::: DOCUMENT

Automating Know Your Customer continuous monitoring requirements
Know Your Customer (KYC) standards are used in many financial services industry (FSI) institutions. KYC processes include establishing customer identities, understanding the nature of customers’ activities, validating the legitimacy of customer funds, and assessing customer risk. One of the key parts of that regulation is the requirement to continuously monitor your customers' interactions and transactions. You can use SPL to do this, as shown in this related use case, but you want a more streamlined way to this, preferably using machine learning for better results.
How to use Splunk software for this use case
In any bank, there are many types of transactions, such as those for core banking, ATM, wire transfers, credit card use, and payments. Every application involved in these activities produces its own time services log data that is used for troubleshooting, security tracking, and analytics. Suppose you are only monitoring a core banking feature for deposits and withdrawals for each customer. The simplest possible representation of this can be given with this example table.
Timestamp | AccountID | Amount |
---|---|---|
11/2/2022 5:06:30 | 123 | 50 |
11/2/2022 5:06:30 | 456 | 6345 |
11/2/2022 5:06:30 | 123 | 53 |
11/2/2022 5:06:30 | 456 | 4353 |
11/14/2022 9:46:30 | 123 | 51 |
11/14/2022 9:46:30 | 456 | 6345 |
You can use the SPL stats
command to find the average amount per account ID for every entry and then find any account that is more than N standard deviations from the average of the entity itself. However, with the Splunk App for Behavioral Profiling, you can automate this KYC use case as long as you have the data for each functional banking domain.

::::::

» PROBLEMS TO SOLVE
a: Reproduce the KYC monitoring text word for word, everything from "Automating Know Your" down to "for better results.".
b: Carry on the text about automating KYC monitoring from the point where it stops.

::: PROVIDED INFORMATION

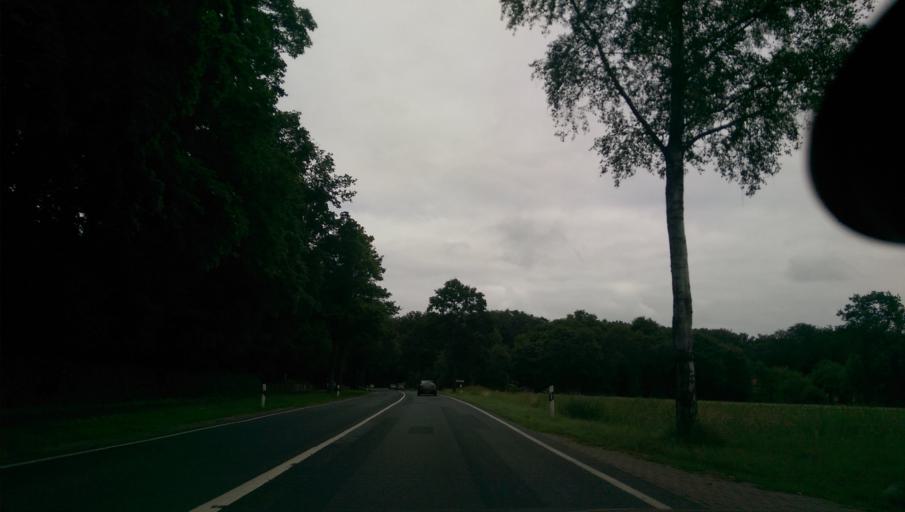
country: DE
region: Lower Saxony
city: Botersen
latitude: 53.1349
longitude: 9.3627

::::::

» EXPECTED RESULTS
a:
Automating Know Your Customer continuous monitoring requirements
Know Your Customer (KYC) standards are used in many financial services industry (FSI) institutions. KYC processes include establishing customer identities, understanding the nature of customers’ activities, validating the legitimacy of customer funds, and assessing customer risk. One of the key parts of that regulation is the requirement to continuously monitor your customers' interactions and transactions. You can use SPL to do this, as shown in this related use case, but you want a more streamlined way to this, preferably using machine learning for better results.

b:
- Install the app using the instructions available on GitHub, then open the app in the Splunk platform. First, you'll use a little SPL to search for all events for a given source type. The fictitious example below has the data stored in a CSV. Adjust the SPL as needed for your environment and select an appropriate time range.
- Pick a field to group by, which in this example is the unique customer name and the amount field, which is the field we will monitor for outliers. The field you monitor might be different, depending on your use case. Sample results for the search and fields in question are shown automatically by the app.
- Next, we pick a statistical function for the amount field (in this case, average) and split it by each unique customer. We can also calculate the average in time span buckets, such as every hour or day.
- Finally, save this configuration as a rule to collect the data to find the average amount per customer over a given time period as a scheduled search.
- After the data is automatically collected within a summary index, we can use the app's web interface workflow for the indicators to score for standard deviation outliers, which go to a scoring index to stack rank them.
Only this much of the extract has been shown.